Les niches fiscales des entreprises dans le viseur du gouvernement
Olivia Grégoire, députée LREM et membre de la commission des finances à l'Assemblée, à l'Élysée le 17 juillet 2018.

publié le dimanche 05 mai 2019 à 10h00

À la suite de l'annonce par Emmanuel Macron d'une baisse de l'impôt sur les revenus, le gouvernement cherche des moyens de financer la mesure. Les niches fiscales des entreprises sont visées.

1,5 milliard d'euros.

C'est la somme qu'espère dénicher le gouvernement auprès des entreprises. Dans le viseur de Bercy, les niches fiscales, comme l'a confirmé au Journal du dimanche Olivia Grégoire, porte-parole du groupe parlementaire LREM à l'Assemblée nationale. "Il y a plus d'une dizaine de niches qui encouragent à la cession et la reprise d'entreprise", énumérant certaines dans le secteur de la culture qui "ne profitent qu'à une douzaine d'acteurs" ou dans le secteur du capital-risque ou de l'innovation. "Au moins 11 représentent moins de 15 millions d'euros chacune, et au moins 21 ne peuvent même pas être chiffrées tant elles sont faibles", assure la membre de la commission des finances à l'Assemblée.

Ne pas pénaliser la "compétitivité des entreprises"

Mais pas question de raboter à tout-va : "Soyons prudents : avec une suppression, c'est tout un secteur qu'on peut déséquilibrer. [...] Il n'est pas question que notre démarche engendre une hausse d'impôt qui pénaliserait la compétitivité de nos entreprises." Plusieurs totems ont déjà été érigés et ne seront pas négociables : la TVA, le crédit d'impôt pour la compétitivité et l'emploi (CICE) et le crédit d'impôt recherche (CIR). "Ce sont des niches qui profitent aux plus petites entreprises : à plus de 80 %, les entreprises bénéficiaires ont moins de 25 salariés pour le CICE, moins de 250 pour le CIR." 

Ces coupes ne toucheront en tout cas que les entreprises.
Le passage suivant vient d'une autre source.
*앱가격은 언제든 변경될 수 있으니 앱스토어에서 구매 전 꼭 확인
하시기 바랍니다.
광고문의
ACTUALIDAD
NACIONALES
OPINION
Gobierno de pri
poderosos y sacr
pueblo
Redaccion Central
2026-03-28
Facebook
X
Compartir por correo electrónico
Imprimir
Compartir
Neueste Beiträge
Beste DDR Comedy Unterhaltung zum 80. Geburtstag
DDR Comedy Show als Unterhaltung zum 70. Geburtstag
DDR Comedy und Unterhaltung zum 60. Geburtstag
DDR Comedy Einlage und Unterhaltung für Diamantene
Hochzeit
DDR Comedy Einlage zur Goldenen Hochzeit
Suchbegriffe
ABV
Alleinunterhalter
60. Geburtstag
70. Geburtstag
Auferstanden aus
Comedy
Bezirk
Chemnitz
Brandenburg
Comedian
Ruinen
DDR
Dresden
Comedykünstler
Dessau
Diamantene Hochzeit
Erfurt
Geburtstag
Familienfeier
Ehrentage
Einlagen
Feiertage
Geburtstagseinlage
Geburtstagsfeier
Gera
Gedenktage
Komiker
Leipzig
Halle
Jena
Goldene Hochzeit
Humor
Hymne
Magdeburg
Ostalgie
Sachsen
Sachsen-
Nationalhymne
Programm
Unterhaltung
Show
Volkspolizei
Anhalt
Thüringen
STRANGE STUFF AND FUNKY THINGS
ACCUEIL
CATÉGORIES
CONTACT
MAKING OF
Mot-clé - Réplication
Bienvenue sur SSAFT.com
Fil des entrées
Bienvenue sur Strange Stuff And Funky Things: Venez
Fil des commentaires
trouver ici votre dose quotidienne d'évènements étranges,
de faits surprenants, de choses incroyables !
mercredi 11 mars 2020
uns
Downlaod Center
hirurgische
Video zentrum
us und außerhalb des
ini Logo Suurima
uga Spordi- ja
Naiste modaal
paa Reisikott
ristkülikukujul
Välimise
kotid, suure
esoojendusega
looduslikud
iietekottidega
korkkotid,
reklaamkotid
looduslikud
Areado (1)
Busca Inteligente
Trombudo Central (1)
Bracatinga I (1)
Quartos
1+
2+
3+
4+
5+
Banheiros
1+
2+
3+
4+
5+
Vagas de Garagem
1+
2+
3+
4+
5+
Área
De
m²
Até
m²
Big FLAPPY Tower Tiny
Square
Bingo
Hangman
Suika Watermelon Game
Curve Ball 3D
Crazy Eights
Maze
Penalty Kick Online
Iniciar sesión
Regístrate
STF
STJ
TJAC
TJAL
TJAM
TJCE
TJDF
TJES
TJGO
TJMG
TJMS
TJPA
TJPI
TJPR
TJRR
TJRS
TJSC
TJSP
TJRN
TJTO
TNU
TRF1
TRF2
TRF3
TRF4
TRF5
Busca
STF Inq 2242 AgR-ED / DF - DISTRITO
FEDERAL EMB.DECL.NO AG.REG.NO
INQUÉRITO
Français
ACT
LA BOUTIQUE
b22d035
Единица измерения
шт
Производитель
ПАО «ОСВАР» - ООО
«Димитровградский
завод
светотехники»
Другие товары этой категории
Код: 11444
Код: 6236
Hors de question de revenir sur celles des ménages, précise Olivia Grégoire. Mais cet effort sera loin d'être suffisant. S'il peut rapporter 1,5 milliard d'euros, reste à en trouver 3,5 de plus pour financer la baisse de l'impôt sur le revenu. La contribution des entreprises n'ira, en tout cas, pas plus loin. "Ce n'est qu'une source de financement, les deux autres étant la réduction des dépenses publiques et l'incitation à travailler plus sans changer l'âge légal de départ à la retraite", assure la députée LREM. La commission des finances de l'Assemblée sera chargée d'émettre des propositions d'ici à juin au Premier ministre, qui rendra ses arbitrages ensuite. Leur mise en place concernera la loi de finances 2020.